From the entries below, please gather each line containing the string "officer".

*Material for the task:*
----

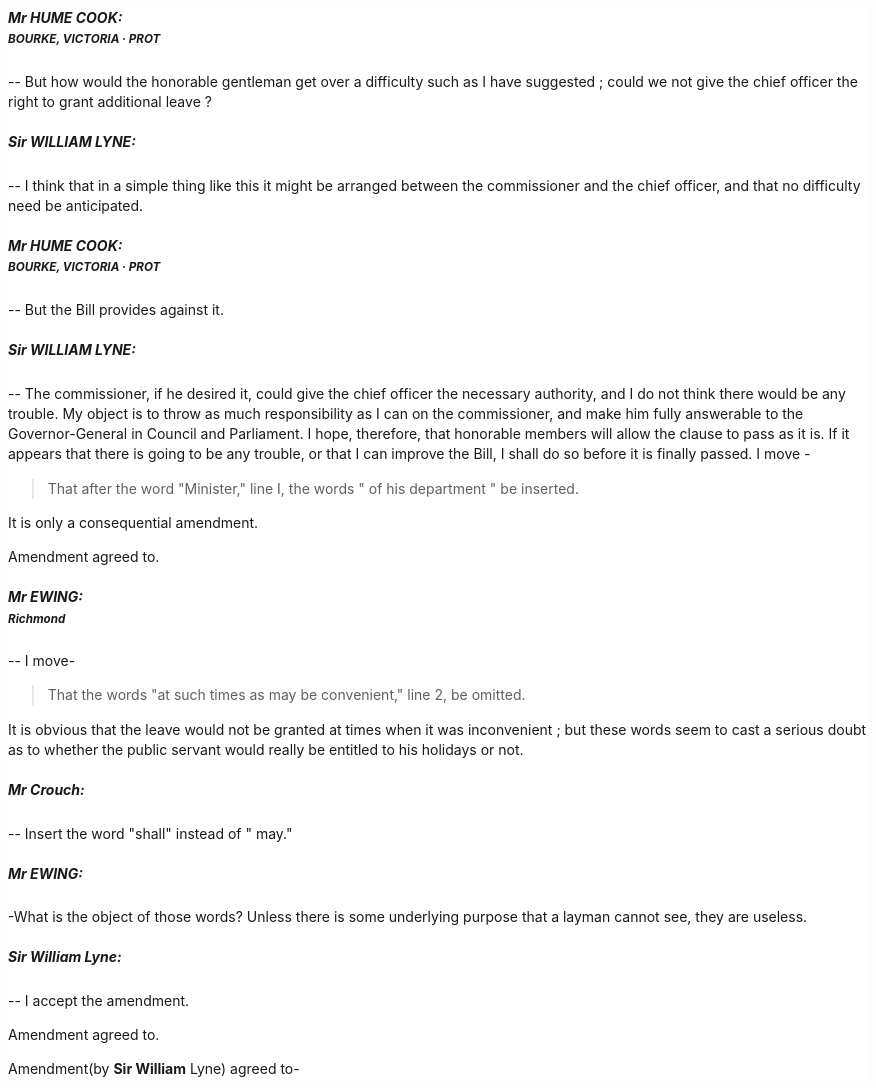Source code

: ##### Mr HUME COOK:<br><small class="text-muted">BOURKE, VICTORIA &middot; PROT</small>

-- But how would the honorable gentleman get over a difficulty such as I have suggested ; could we not give the chief officer the right to grant additional leave ? 

##### Sir WILLIAM LYNE:

-- I think that in a simple thing like this it might be arranged between the commissioner and the chief officer, and that no difficulty need be anticipated. 

##### Mr HUME COOK:<br><small class="text-muted">BOURKE, VICTORIA &middot; PROT</small>

-- But the Bill provides against it. 

##### Sir WILLIAM LYNE:

-- The commissioner, if he desired it, could give the chief officer the necessary authority, and I do not think there would be any trouble. My object is to throw as much responsibility as I can on the commissioner, and make him fully answerable to the Governor-General in Council and Parliament. I hope, therefore, that honorable members will allow the clause to pass as it is. If it appears that there is going to be any trouble, or that I can improve the Bill, I shall do so before it is finally passed. I move - 

  >That after the word "Minister," line I, the words " of his department " be inserted. 

It is only a consequential amendment. 

Amendment agreed to. 

##### Mr EWING:<br><small class="text-muted">Richmond</small>

-- I move- 

  >That the words "at such times as may be convenient," line 2, be omitted. 

It is obvious that the leave would not be granted at times when it was inconvenient ; but these words seem to cast a serious doubt as to whether the public servant would really be entitled to his holidays or not. 

##### Mr Crouch:

-- Insert the word "shall" instead of " may." 

##### Mr EWING:

-What is the object of those words? Unless there is some underlying purpose that a layman cannot see, they are useless. 

##### Sir William Lyne:

-- I accept the amendment. 

Amendment agreed to. 

Amendment(by  **Sir William**  Lyne) agreed to-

----

*Answer section:*
-- But how would the honorable gentleman get over a difficulty such as I have suggested ; could we not give the chief officer the right to grant additional leave ? 
-- I think that in a simple thing like this it might be arranged between the commissioner and the chief officer, and that no difficulty need be anticipated. 
-- The commissioner, if he desired it, could give the chief officer the necessary authority, and I do not think there would be any trouble. My object is to throw as much responsibility as I can on the commissioner, and make him fully answerable to the Governor-General in Council and Parliament. I hope, therefore, that honorable members will allow the clause to pass as it is. If it appears that there is going to be any trouble, or that I can improve the Bill, I shall do so before it is finally passed. I move - 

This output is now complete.